**WORK INSTRUCTIONS**
Would you please give every entry again exactly, without the pictures?
*** DATA LISTING Section Begins ***
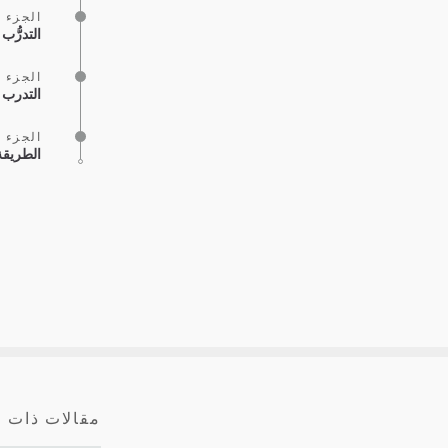
الجزء ر
التدرُّ
الجزء ر
التدرب 
الجزء ر
الطريقة 
مقالات ذات 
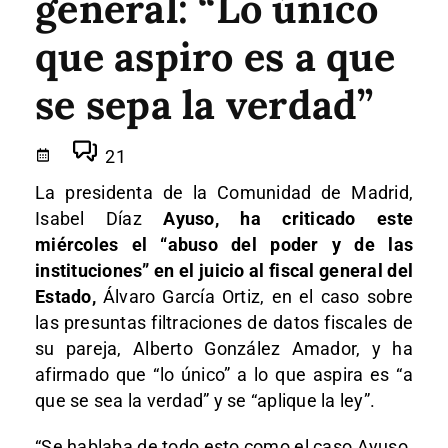
general: “Lo único
que aspiro es a que
se sepa la verdad”
21
La presidenta de la Comunidad de Madrid,
Isabel Díaz
Ayuso, ha criticado este
miércoles el “abuso del poder y de las
instituciones” en el juicio al fiscal general del
Estado,
Álvaro García Ortiz, en el caso sobre
las presuntas filtraciones de datos fiscales de
su pareja, Alberto González Amador, y ha
afirmado que “lo único” a lo que aspira es “a
que se sea la verdad” y se “aplique la ley”.
“Se hablaba de todo esto como el caso Ayuso.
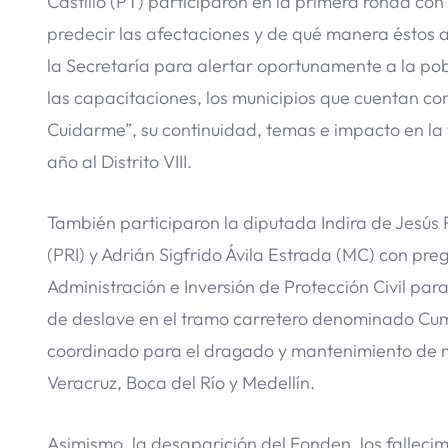
Castillo (PT) participaron en la primera ronda c
predecir las afectaciones y de qué manera éstos 
la Secretaría para alertar oportunamente a la pob
las capacitaciones, los municipios que cuentan co
Cuidarme”, su continuidad, temas e impacto en la fo
año al Distrito VIII.
También participaron la diputada Indira de Jesús
(PRI) y Adrián Sigfrido Ávila Estrada (MC) con pr
Administración e Inversión de Protección Civil para
de deslave en el tramo carretero denominado Cumb
coordinado para el dragado y mantenimiento de m
Veracruz, Boca del Río y Medellín.
Asimismo, la desaparición del Fonden, los falleci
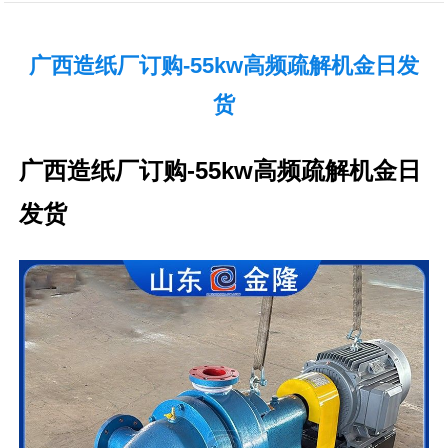
广西造纸厂订购-55kw高频疏解机金日发
货
广西造纸厂订购-55kw高频疏解机金日
发货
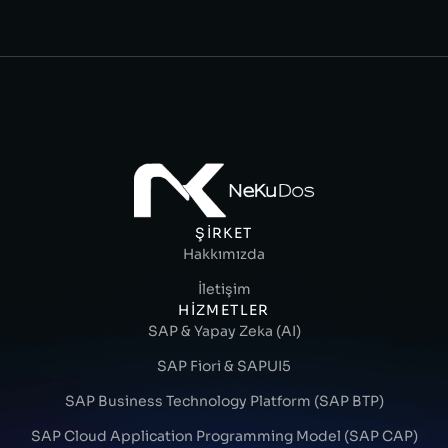
ŞIRKET
Hakkımızda
İletişim
HIZMETLER
SAP & Yapay Zeka (AI)
SAP Fiori & SAPUI5
SAP Business Technology Platform (SAP BTP)
SAP Cloud Application Programming Model (SAP CAP)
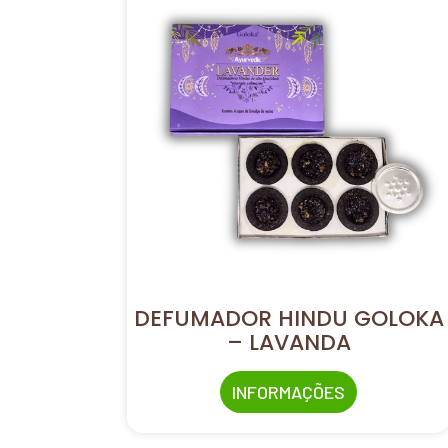
DEFUMADOR HINDU GOLOKA
– LAVANDA
INFORMAÇÕES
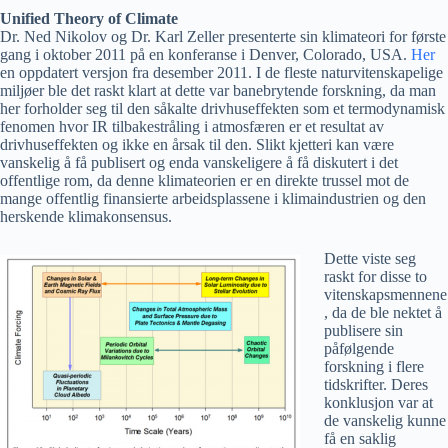
Unified Theory of Climate
Dr. Ned Nikolov og Dr. Karl Zeller presenterte sin klimateori for første
gang i oktober 2011 på en konferanse i Denver, Colorado, USA.
Her
en oppdatert versjon fra desember 2011. I de fleste naturvitenskapelige
miljøer ble det raskt klart at dette var banebrytende forskning, da man
her forholder seg til den såkalte drivhuseffekten som et termodynamisk
fenomen hvor IR tilbakestråling i atmosfæren er et resultat av
drivhuseffekten og ikke en årsak til den. Slikt kjetteri kan være
vanskelig å få publisert og enda vanskeligere å få diskutert i det
offentlige rom, da denne klimateorien er en direkte trussel mot de
mange offentlig finansierte arbeidsplassene i klimaindustrien og den
herskende klimakonsensus.
Dette viste seg
raskt for disse to
vitenskapsmennene
, da de ble nektet å
publisere sin
påfølgende
forskning i flere
tidskrifter. Deres
konklusjon var at
de vanskelig kunne
få en saklig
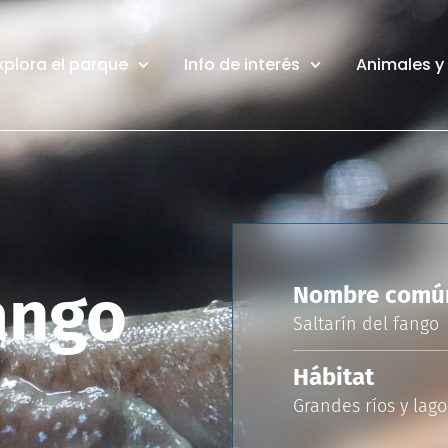
xplora el parque
Info de interés
Animales y
fango
Nombre comú
Saltarín del fango
Hábitat
Grandes ríos y lago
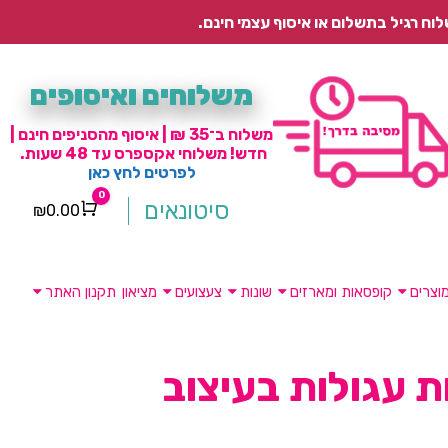
משלוחים ואיסופים
משלוח ב־35 ₪ | איסוף מהסניפים חינם |
חדש! משלוחי אקספרס עד 48 שעות.
לפרטים לחץ כאן
0
סיטונאים
₪
0.00
Cart
וצרים
קופסאות ומארזים
שונות
צעצועים
מציאון
תקנון האתר
 עגולות בעיצוב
*** DATA LISTING Section Ends ***
**ANSWER TO THIS EXERCISE**
الجزء ر
التدرُّ
الجزء ر
التدرب 
الجزء ر
الطريقة 
مقالات ذات 
general: “Lo único
que aspiro es a que
se sepa la verdad”
21
La presidenta de la Comunidad de Madrid,
Isabel Díaz
Ayuso, ha criticado este
miércoles el “abuso del poder y de las
instituciones” en el juicio al fiscal general del
Estado,
Álvaro García Ortiz, en el caso sobre
las presuntas filtraciones de datos fiscales de
su pareja, Alberto González Amador, y ha
afirmado que “lo único” a lo que aspira es “a
que se sea la verdad” y se “aplique la ley”.
“Se hablaba de todo esto como el caso Ayuso.
Castillo (PT) participaron en la primera ronda c
predecir las afectaciones y de qué manera éstos 
la Secretaría para alertar oportunamente a la pob
las capacitaciones, los municipios que cuentan co
Cuidarme”, su continuidad, temas e impacto en la fo
año al Distrito VIII.
También participaron la diputada Indira de Jesús
(PRI) y Adrián Sigfrido Ávila Estrada (MC) con pr
Administración e Inversión de Protección Civil para
de deslave en el tramo carretero denominado Cumb
coordinado para el dragado y mantenimiento de m
Veracruz, Boca del Río y Medellín.
Asimismo, la desaparición del Fonden, los falleci
广西造纸厂订购-55kw高频疏解机金日发
货
广西造纸厂订购-55kw高频疏解机金日
发货
ŞIRKET
Hakkımızda
İletişim
HIZMETLER
SAP & Yapay Zeka (AI)
SAP Fiori & SAPUI5
SAP Business Technology Platform (SAP BTP)
SAP Cloud Application Programming Model (SAP CAP)
DEFUMADOR HINDU GOLOKA
– LAVANDA
INFORMAÇÕES
Unified Theory of Climate
Dr. Ned Nikolov og Dr. Karl Zeller presenterte sin klimateori for første
gang i oktober 2011 på en konferanse i Denver, Colorado, USA.
Her
en oppdatert versjon fra desember 2011. I de fleste naturvitenskapelige
miljøer ble det raskt klart at dette var banebrytende forskning, da man
her forholder seg til den såkalte drivhuseffekten som et termodynamisk
fenomen hvor IR tilbakestråling i atmosfæren er et resultat av
drivhuseffekten og ikke en årsak til den. Slikt kjetteri kan være
vanskelig å få publisert og enda vanskeligere å få diskutert i det
offentlige rom, da denne klimateorien er en direkte trussel mot de
mange offentlig finansierte arbeidsplassene i klimaindustrien og den
herskende klimakonsensus.
Dette viste seg
raskt for disse to
vitenskapsmennene
, da de ble nektet å
publisere sin
påfølgende
forskning i flere
tidskrifter. Deres
konklusjon var at
de vanskelig kunne
få en saklig
xplora el parque
Info de interés
Animales y
fango
Nombre comú
Saltarín del fango
Hábitat
Grandes ríos y lago
משלוחים ואיסופים
משלוח ב־35 ₪ | איסוף מהסניפים חינם |
חדש! משלוחי אקספרס עד 48 שעות.
לפרטים לחץ כאן
0
סיטונאים
₪
0.00
Cart
וצרים
קופסאות ומארזים
שונות
צעצועים
מציאון
תקנון האתר
 עגולות בעיצוב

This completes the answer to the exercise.